One Week To Go!

The Festival runs from Saturday 18th July to Sunday 2nd August, and promises to be the biggest ever with at least 630 excavations, walks, talks, behind-the-scenes tours and activity days.

Festival advert The event is being launched by the Culture Minister Barbara Follett MP in York at the site of Hungate, the largest excavation to have taken place in the city for 25 years. Other highlights include the editor of British Archaeology magazine, Mike Pitts, appearing on Antony Gormley’s famous Fourth Plinth in Trafalgar Square.

Now in its 20th year, the Festival of British Archaeology is coordinated by the Council for British Archaeology. It is celebrated both by national bodies such as the National Trust, English Heritage, and the British Museum, as well as the hundreds of societies, community archaeology groups, museums and universities that champion the history on our doorsteps. There’s nothing quite like it anywhere else in the world.

CBA Director Mike Heyworth said:

Taking a closer look at the lives of our ancestors through the objects and landscapes they have left behind is an experience no one ever forgets. We hope that by taking part people will be encouraged to explore the past further, whether by visiting museums, joining a local archaeology group or by reading more about their favourite period.

The range and variety of events this year is astonishing, from a tour of the WWII pillboxes of Porthcurno in Cornwall to Viking storytelling at Unst in Shetland, and from foraging on the Thames Foreshore with the help of a team of local experts, to joining in with the excavation of a Victorian terraced house in Sheffield.

To help budding archaeologists find their local events, the CBA has launched a brand new website. Visit the Festival blog to keep up with the latest developments during the Festival itself.

Find out what’s happening on your doorstep and discover archaeology!


Notes for editors:

The Festival of British Archaeology is co-ordinated by the Council for British Archaeology, an educational charity founded in 1944 to promote the appreciation and care of the historical environment for the benefit of present and future generations.

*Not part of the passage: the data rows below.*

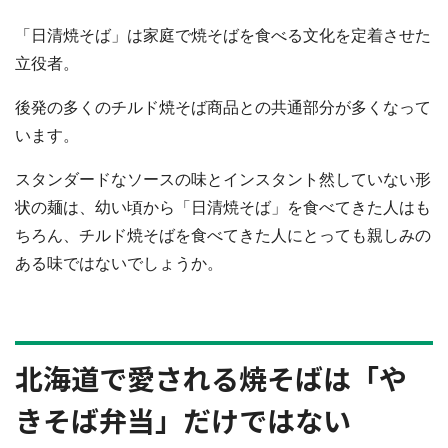
「日清焼そば」は家庭で焼そばを食べる文化を定着させた
立役者。
後発の多くのチルド焼そば商品との共通部分が多くなって
います。
スタンダードなソースの味とインスタント然していない形
状の麺は、幼い頃から「日清焼そば」を食べてきた人はも
ちろん、チルド焼そばを食べてきた人にとっても親しみの
ある味ではないでしょうか。
北海道で愛される焼そばは「や
きそば弁当」だけではない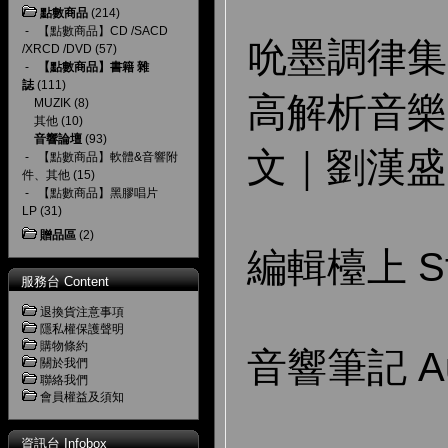
點數商品
(214)
-
【點數商品】CD /SACD
吮墨調律集 Ed
/XRCD /DVD
(57)
-
【點數商品】書籍 雜
誌
(111)
高解析音樂
MUZIK
(8)
其他
(10)
音響論壇
(93)
文｜劉漢盛
-
【點數商品】軟體&音響附
件、其他
(15)
-
【點數商品】黑膠唱片
LP
(31)
贈品區
(2)
編輯檯上 Sta
服務台 Content
退換貨注意事項
隱私權保護聲明
購物條約
音響筆記 Aud
關於我們
聯絡我們
會員權益及須知
資訊台 Infobox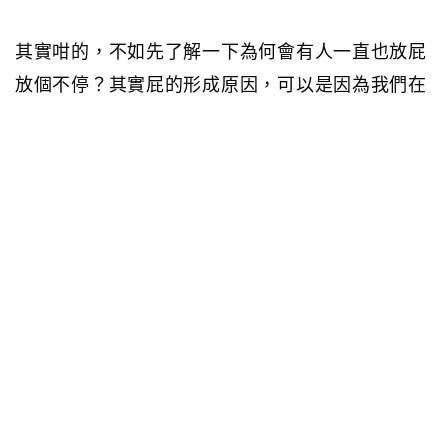
其實咁的，不如先了解一下為何會有人一直也放屁
放個不停？其實屁的形成原因，可以是因為我們在
吃東西的時候，有空氣進入消化道引起的；又有可
能是腸胃裡的細菌在分解食物時所產生的；又或因
為血液中的氣體滲透到了腸道而形成的。不過就算
點形成都好，老是放臭屁，也是非常尷尬的事。
於是外國有一個設計獨特過濾式Underwear的英國
品牌Shreddies，今年推出一一款名為Carbonana
的新產品，香蕉形狀的設計過濾可拆卸的版本，可
以清洗和重複使用，把它放進臀部之間，便能吸收
氣體！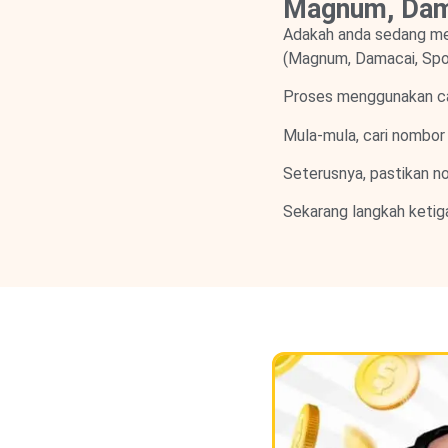
Magnum, Dama
Adakah anda sedang m
(Magnum, Damacai, Spo
Proses menggunakan cart
Mula-mula, cari nombor 
Seterusnya, pastikan no
Sekarang langkah ketig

The Festival of British Archaeology is the new name for the extremely successful and popular National Archaeology Week, the annual UK-wide event which encourages people to get involved in archaeology through specially organised events and which has been celebrated and supported by hundreds of heritage organisations since its outset in 1990.

The CBA works closely with colleagues in Archaeology Scotland who organise Scottish Archaeology Month each year in September.